◆ **ACTIVITY**: Which lines below include the string "elbow"? Please show each one.

(Data entries)

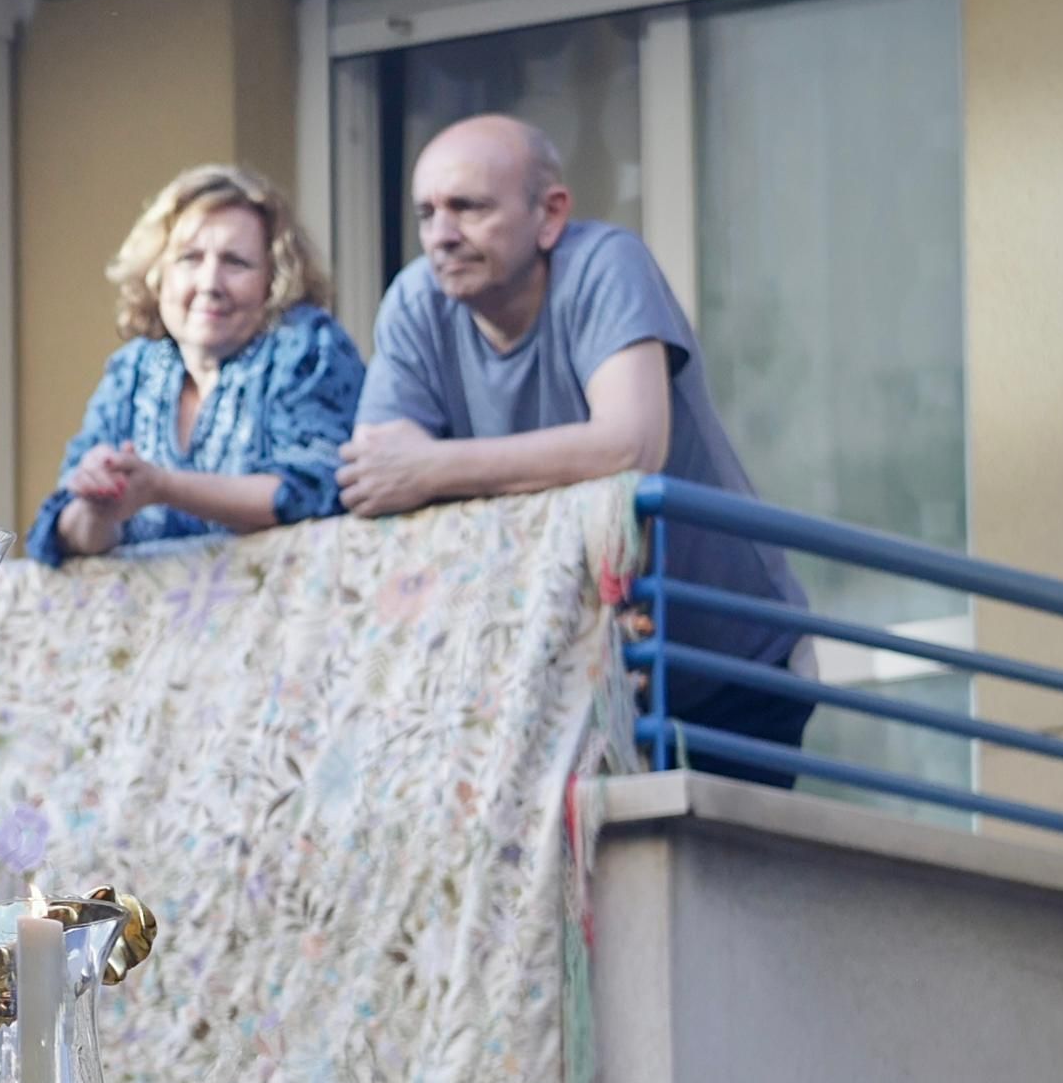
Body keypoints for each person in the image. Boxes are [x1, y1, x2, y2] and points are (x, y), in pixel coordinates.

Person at [341, 112, 810, 761]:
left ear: (550, 214)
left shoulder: (603, 264)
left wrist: (432, 468)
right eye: (426, 214)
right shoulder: (416, 301)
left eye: (469, 208)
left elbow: (630, 447)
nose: (441, 236)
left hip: (728, 665)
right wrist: (416, 473)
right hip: (557, 682)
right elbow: (380, 477)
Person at [29, 166, 366, 563]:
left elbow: (317, 491)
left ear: (275, 279)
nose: (209, 283)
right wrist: (98, 505)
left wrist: (163, 487)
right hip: (150, 621)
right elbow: (61, 533)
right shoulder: (133, 370)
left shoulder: (306, 346)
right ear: (158, 275)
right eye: (189, 259)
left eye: (236, 263)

◆ **RESULT OF THE EXERCISE**:
left elbow: (630, 447)
right elbow: (380, 477)
left elbow: (317, 491)
right elbow: (61, 533)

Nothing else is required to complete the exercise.